INSTRUCTIONS TO FOLLOW -
Write back each entry precisely as it is given.

[Opening TASK MATERIAL section]

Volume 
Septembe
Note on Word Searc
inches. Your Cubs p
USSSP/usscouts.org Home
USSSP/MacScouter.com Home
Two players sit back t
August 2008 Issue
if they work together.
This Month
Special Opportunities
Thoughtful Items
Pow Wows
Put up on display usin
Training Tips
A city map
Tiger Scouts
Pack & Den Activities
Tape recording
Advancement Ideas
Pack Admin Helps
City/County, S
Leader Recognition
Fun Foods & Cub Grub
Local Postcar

[Closing TASK MATERIAL section]

COMPLETED EXERCISE -
Volume 
Septembe
Note on Word Searc
inches. Your Cubs p
USSSP/usscouts.org Home
USSSP/MacScouter.com Home
Two players sit back t
August 2008 Issue
if they work together.
This Month
Special Opportunities
Thoughtful Items
Pow Wows
Put up on display usin
Training Tips
A city map
Tiger Scouts
Pack & Den Activities
Tape recording
Advancement Ideas
Pack Admin Helps
City/County, S
Leader Recognition
Fun Foods & Cub Grub
Local Postcar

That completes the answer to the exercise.